## Directions
Repeat every line of the records below word for word, keeping each line break where it falls.

· · · · ·

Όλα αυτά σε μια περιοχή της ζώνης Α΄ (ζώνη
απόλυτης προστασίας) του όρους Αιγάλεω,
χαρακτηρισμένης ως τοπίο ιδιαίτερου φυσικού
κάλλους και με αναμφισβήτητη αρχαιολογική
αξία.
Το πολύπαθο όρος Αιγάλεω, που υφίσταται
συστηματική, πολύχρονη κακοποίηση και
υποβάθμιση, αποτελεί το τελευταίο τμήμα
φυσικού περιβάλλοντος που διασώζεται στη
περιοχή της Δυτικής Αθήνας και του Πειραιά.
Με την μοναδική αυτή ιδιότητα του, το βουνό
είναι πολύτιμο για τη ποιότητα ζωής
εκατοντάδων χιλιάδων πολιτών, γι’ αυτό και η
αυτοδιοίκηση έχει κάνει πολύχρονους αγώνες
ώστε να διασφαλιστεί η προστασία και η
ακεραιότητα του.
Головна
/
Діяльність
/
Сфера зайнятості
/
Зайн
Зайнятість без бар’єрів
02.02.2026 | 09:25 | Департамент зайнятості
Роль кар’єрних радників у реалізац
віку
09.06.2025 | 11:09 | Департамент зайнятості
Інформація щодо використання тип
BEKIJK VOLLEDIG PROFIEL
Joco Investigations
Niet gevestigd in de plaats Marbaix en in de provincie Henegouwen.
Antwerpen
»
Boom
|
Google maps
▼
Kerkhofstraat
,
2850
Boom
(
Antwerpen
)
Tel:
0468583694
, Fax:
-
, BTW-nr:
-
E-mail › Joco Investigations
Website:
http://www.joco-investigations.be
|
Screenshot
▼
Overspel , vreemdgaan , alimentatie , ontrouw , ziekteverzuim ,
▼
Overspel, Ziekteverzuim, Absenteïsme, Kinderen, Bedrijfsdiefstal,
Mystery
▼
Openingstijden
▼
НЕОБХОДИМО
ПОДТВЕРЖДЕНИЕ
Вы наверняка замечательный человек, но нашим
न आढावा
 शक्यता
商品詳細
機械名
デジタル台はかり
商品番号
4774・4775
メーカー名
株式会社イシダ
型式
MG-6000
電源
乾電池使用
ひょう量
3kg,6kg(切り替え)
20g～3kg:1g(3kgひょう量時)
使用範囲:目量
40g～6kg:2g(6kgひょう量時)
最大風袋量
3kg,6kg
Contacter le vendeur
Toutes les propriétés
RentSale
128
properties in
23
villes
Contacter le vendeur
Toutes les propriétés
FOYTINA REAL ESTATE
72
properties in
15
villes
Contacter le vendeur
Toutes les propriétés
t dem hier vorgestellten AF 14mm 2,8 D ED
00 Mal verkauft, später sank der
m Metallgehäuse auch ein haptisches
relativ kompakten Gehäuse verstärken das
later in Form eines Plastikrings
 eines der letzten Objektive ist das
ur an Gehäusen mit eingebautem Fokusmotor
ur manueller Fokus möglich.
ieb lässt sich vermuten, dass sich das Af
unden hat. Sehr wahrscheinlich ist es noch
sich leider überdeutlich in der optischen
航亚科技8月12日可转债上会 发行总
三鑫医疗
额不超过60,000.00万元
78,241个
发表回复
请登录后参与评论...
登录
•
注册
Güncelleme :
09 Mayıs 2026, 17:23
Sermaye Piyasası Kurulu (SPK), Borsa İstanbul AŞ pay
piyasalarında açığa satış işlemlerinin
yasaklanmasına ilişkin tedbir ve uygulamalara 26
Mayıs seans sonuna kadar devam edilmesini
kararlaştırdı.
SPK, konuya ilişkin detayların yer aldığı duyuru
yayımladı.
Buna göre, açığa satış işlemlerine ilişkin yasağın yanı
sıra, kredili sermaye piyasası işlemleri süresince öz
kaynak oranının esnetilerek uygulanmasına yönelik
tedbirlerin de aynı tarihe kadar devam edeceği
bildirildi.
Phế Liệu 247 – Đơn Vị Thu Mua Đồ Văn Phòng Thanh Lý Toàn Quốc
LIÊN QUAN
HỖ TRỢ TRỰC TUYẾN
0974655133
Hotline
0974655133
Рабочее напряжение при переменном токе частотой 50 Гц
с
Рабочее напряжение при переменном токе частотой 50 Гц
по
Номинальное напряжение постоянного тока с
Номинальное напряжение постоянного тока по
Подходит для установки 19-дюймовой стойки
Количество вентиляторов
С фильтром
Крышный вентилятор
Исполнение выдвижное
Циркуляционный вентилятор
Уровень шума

· · · · ·

## Task response
Όλα αυτά σε μια περιοχή της ζώνης Α΄ (ζώνη
απόλυτης προστασίας) του όρους Αιγάλεω,
χαρακτηρισμένης ως τοπίο ιδιαίτερου φυσικού
κάλλους και με αναμφισβήτητη αρχαιολογική
αξία.
Το πολύπαθο όρος Αιγάλεω, που υφίσταται
συστηματική, πολύχρονη κακοποίηση και
υποβάθμιση, αποτελεί το τελευταίο τμήμα
φυσικού περιβάλλοντος που διασώζεται στη
περιοχή της Δυτικής Αθήνας και του Πειραιά.
Με την μοναδική αυτή ιδιότητα του, το βουνό
είναι πολύτιμο για τη ποιότητα ζωής
εκατοντάδων χιλιάδων πολιτών, γι’ αυτό και η
αυτοδιοίκηση έχει κάνει πολύχρονους αγώνες
ώστε να διασφαλιστεί η προστασία και η
ακεραιότητα του.
Головна
/
Діяльність
/
Сфера зайнятості
/
Зайн
Зайнятість без бар’єрів
02.02.2026 | 09:25 | Департамент зайнятості
Роль кар’єрних радників у реалізац
віку
09.06.2025 | 11:09 | Департамент зайнятості
Інформація щодо використання тип
BEKIJK VOLLEDIG PROFIEL
Joco Investigations
Niet gevestigd in de plaats Marbaix en in de provincie Henegouwen.
Antwerpen
»
Boom
|
Google maps
▼
Kerkhofstraat
,
2850
Boom
(
Antwerpen
)
Tel:
0468583694
, Fax:
-
, BTW-nr:
-
E-mail › Joco Investigations
Website:
http://www.joco-investigations.be
|
Screenshot
▼
Overspel , vreemdgaan , alimentatie , ontrouw , ziekteverzuim ,
▼
Overspel, Ziekteverzuim, Absenteïsme, Kinderen, Bedrijfsdiefstal,
Mystery
▼
Openingstijden
▼
НЕОБХОДИМО
ПОДТВЕРЖДЕНИЕ
Вы наверняка замечательный человек, но нашим
न आढावा
 शक्यता
商品詳細
機械名
デジタル台はかり
商品番号
4774・4775
メーカー名
株式会社イシダ
型式
MG-6000
電源
乾電池使用
ひょう量
3kg,6kg(切り替え)
20g～3kg:1g(3kgひょう量時)
使用範囲:目量
40g～6kg:2g(6kgひょう量時)
最大風袋量
3kg,6kg
Contacter le vendeur
Toutes les propriétés
RentSale
128
properties in
23
villes
Contacter le vendeur
Toutes les propriétés
FOYTINA REAL ESTATE
72
properties in
15
villes
Contacter le vendeur
Toutes les propriétés
t dem hier vorgestellten AF 14mm 2,8 D ED
00 Mal verkauft, später sank der
m Metallgehäuse auch ein haptisches
relativ kompakten Gehäuse verstärken das
later in Form eines Plastikrings
 eines der letzten Objektive ist das
ur an Gehäusen mit eingebautem Fokusmotor
ur manueller Fokus möglich.
ieb lässt sich vermuten, dass sich das Af
unden hat. Sehr wahrscheinlich ist es noch
sich leider überdeutlich in der optischen
航亚科技8月12日可转债上会 发行总
三鑫医疗
额不超过60,000.00万元
78,241个
发表回复
请登录后参与评论...
登录
•
注册
Güncelleme :
09 Mayıs 2026, 17:23
Sermaye Piyasası Kurulu (SPK), Borsa İstanbul AŞ pay
piyasalarında açığa satış işlemlerinin
yasaklanmasına ilişkin tedbir ve uygulamalara 26
Mayıs seans sonuna kadar devam edilmesini
kararlaştırdı.
SPK, konuya ilişkin detayların yer aldığı duyuru
yayımladı.
Buna göre, açığa satış işlemlerine ilişkin yasağın yanı
sıra, kredili sermaye piyasası işlemleri süresince öz
kaynak oranının esnetilerek uygulanmasına yönelik
tedbirlerin de aynı tarihe kadar devam edeceği
bildirildi.
Phế Liệu 247 – Đơn Vị Thu Mua Đồ Văn Phòng Thanh Lý Toàn Quốc
LIÊN QUAN
HỖ TRỢ TRỰC TUYẾN
0974655133
Hotline
0974655133
Рабочее напряжение при переменном токе частотой 50 Гц
с
Рабочее напряжение при переменном токе частотой 50 Гц
по
Номинальное напряжение постоянного тока с
Номинальное напряжение постоянного тока по
Подходит для установки 19-дюймовой стойки
Количество вентиляторов
С фильтром
Крышный вентилятор
Исполнение выдвижное
Циркуляционный вентилятор
Уровень шума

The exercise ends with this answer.